Mon Nov 14 07:19:29 PST 1994
SAN FRANCISCO -- Major unions representing most of the 2,600 employees of the San Francisco Chronicle, Examiner and Newspaper Agency have ratified a new contract that will extend through 1998.
Some union employees were told to begin returning to work Monday, signaling the formal end of their 11-day strike.
Six of nine unions representing newspaper workers ratified the settlement without significant argument. But Teamster drivers wrangled loud and long on Sunday. The outcome was in doubt until late in the night because rank-and-file drivers of Teamsters Local 921 were dissatisfied with the terms of the proposal. In the end, the drivers voted 316 to 120 in favor of the contract. Vendors and janitors will vote on Monday.
The strike, which began Nov. 1 and ended in the wee hours of Nov. 12, crippled circulation and advertising at the two papers. Both unions and management agreed that it will take weeks to restore lost circulation and to regain advertisers who had withdrawn because of the work stoppage.
The contracts provide for a 3 percent increase in wages, which will total about $105 a week by the end of the pact. Top veteran reporters will receive about $980 a week by 1998.

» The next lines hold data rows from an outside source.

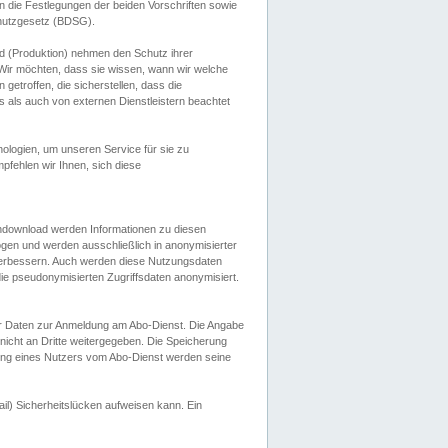
 die Festlegungen der beiden Vorschriften sowie
hutzgesetz (BDSG).
 (Produktion) nehmen den Schutz ihrer
ir möchten, dass sie wissen, wann wir welche
etroffen, die sicherstellen, dass die
 als auch von externen Dienstleistern beachtet
ologien, um unseren Service für sie zu
fehlen wir Ihnen, sich diese
endownload werden Informationen zu diesen
ogen und werden ausschließlich in anonymisierter
verbessern. Auch werden diese Nutzungsdaten
ie pseudonymisierten Zugriffsdaten anonymisiert.
her Daten zur Anmeldung am Abo-Dienst. Die Angabe
 nicht an Dritte weitergegeben. Die Speicherung
dung eines Nutzers vom Abo-Dienst werden seine
il) Sicherheitslücken aufweisen kann. Ein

Bill Wallace, president of The Newspaper Guild Local 52, said the contract obtained as a result of the strike was significantly better than the offer on the table when newspaper employees walked out.
"We've done something that's historic and we think we have reason to be proud,"" he said.

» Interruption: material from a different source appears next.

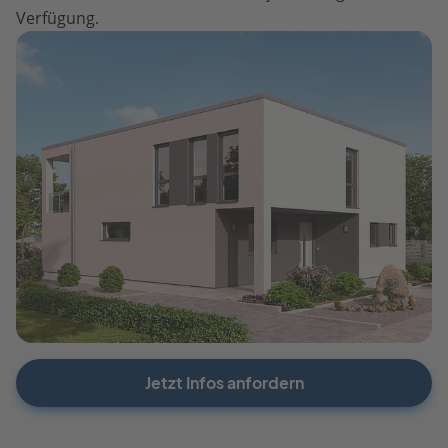
Verfügung.
Jetzt Infos anfordern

Guild members won increased severance in case of a sale or closure of one of the papers, improved part-time provisions for employees returning from maternity leave, and pay upgrades for librarians.
Doug Cuthbertson, chairman of the Conference of Newspaper Uions, said "the unions went on strike because management was insisting on insultingly minuscule changes in contract language at a time when fuandemental issues should have been discussed."
The message "was an arrogant insult. ... They reaped a harvest. I hope they learned a lesson," he said.
There were just two negative votes Sunday night among the roughly 700 Guild members who packed a Holiday Inn meeting room.
Richard Jordan, chief negotiator for the newspapers, said the strike was avoidable and that the unions obtained very little that they couldn't have obtained by staying at the bargaining table.
The Teamsters meeting was fractious from the outset. The principle issues were the leadership's inability to specify the number of jobs that would be lost as a result of the settlement and the fact that not all drivers will return to work at once.
"There are so many holes in this proposal that you can drive two semis through it," said Jack Ford, president of Local 921.
Ford said it may have been a mistake to stop the strike.
"We shouldn't have gotten off the line in the first place," he said.
Union business agent Richard Collins was unable to say exactly how many jobs the union will lose by attrition over the life of the contract.
Pat Ramirez,a Teamster driver, said "it sounds like the company got the jobs. That's what this whole thing was about, and now they can't tell us how many jobs."
Teamsters secretary-treasuer Andy Cirkelis said that not all drivers can return to work immediately because the strke caused "a certain amount of shutdown in the system, and a loss of circulation. It's going to affect some numbers. Nobody knows how much damage has been done."